I began translating the Tiruvaymoli in 2007. It was supposed to be a joint project with Frank Clooney (Harvard), who has spent a lifetime on the text. We worked on some 60 verses together, but in the end, time, distance and my own slowness as a translator doomed our collaboration. Frank has been so patient, encouraging and incredibly generous to me throughout this process, and I know that I would never have conceived of such a monumental undertaking without him by my side to do it. Frank has his own complete translation, and I hope very much that someday he’ll publish it, full of his rich insights and his deep, deep reading of the commentaries.

I have been changed on a molecular level doing this work. A great poem will do that to you, and the more you live with it, the more it changes you. It was difficult and frightening to accept this truth. Eventually, I did accept this reality, the realness of the poem, its work, its affect, and I learned to understand and feel it through ritual and spectacle, as something that throbbed and thrummed in the blood-veins of people.

Many, many moons ago, at the very beginning of this project, I applied for a National Endowment for the Arts grant, and was shocked to receive it (2012). They even did a little piece about me and this translation. At that time, I had ambitiously thought I would be done with this work in a year or so. Little did I know how distant the finish line really was.  Anyway, here is that little blurb, a reminder to myself of that far away self.

The book will be out in January 2020 from Penguin Classics. It’s appropriate that it comes out then, during the month of Markali, which is given over to a sustained, profound meditation of this work.

Some exciting news

Well, today I found out that my first book, The Secret Garland, has been selected as part of the Perennial Series by HarperCollins, the book’s Indian publisher.
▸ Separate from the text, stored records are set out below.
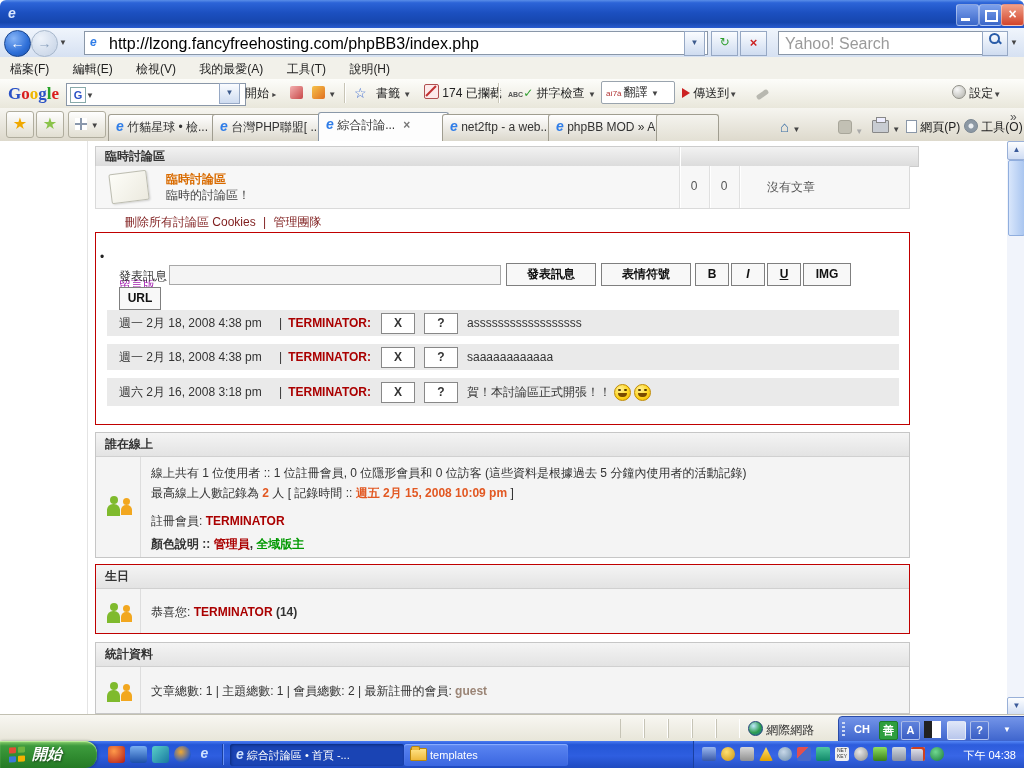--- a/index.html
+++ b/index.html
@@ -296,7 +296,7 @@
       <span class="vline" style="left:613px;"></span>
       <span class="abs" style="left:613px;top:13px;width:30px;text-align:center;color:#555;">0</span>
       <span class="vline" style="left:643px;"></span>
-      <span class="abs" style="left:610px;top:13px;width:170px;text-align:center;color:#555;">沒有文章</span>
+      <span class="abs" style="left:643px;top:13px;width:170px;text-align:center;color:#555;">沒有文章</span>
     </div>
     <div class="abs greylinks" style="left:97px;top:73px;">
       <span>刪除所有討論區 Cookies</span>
This makes it part of ten translations that are thought to represent the best of Harpers. Color me a bright, bright red, for I am flushed and blushing, and matching the striking new book jacket.

It was a struggle to bring out this Andal book in an Indian edition. I am glad I stuck with it, and insisted. It’s somewhat affordable, I think (299 INR). What’s the point of doing this work, if it’s not accessible to folks in India? Yes, it still reaches only a sliver of people–urban, English-educated–but that sliver still means something to me. And I think of myself, growing up in India, a Tamil-illiterate, a Sanskrit illiterate. Maybe I would have awakened to the beauty and richness of the subcontinent’s rich literary past and vibrant literary present, had I access to works in translations.

 

Epic Couple Fight

This morning was the Mattaiyati Utsavam here at Nanguneri. It was great fun, and I enjoyed everyone’s laughter. The premise is that the goddess is mad at Vishnu for going out without informing her, and she suspects the worst. When he returns, she’s barred the temple doors to him. He tries to sweet-talk his way in, to no avail, until the Alvar (here Tirumankai) has to intercede to patch them up.

There’s much that one can say about this festival, and a whole host of questions about it as well. But what I was excited by was the mirror. Totally unexpected. There it was, tucked into the palanquin for Devanayakan to see himself in, all the while that the goddess will not see him.

There is one photograph that I took that is I think a once in a lifetime shot. It is the moment, when Devanayakan has shown up to find that the first door is barred to him. In this photograph, you see a tiny bit of the back of the god, the door he faces, behind which is the angry goddess, who refuses to see him, and in the mirror you see the god, and most awesome of all, a donor figure, with his palms pressed together.

All photographs taken in public spaces or during public processions with the permission of the temple authorities.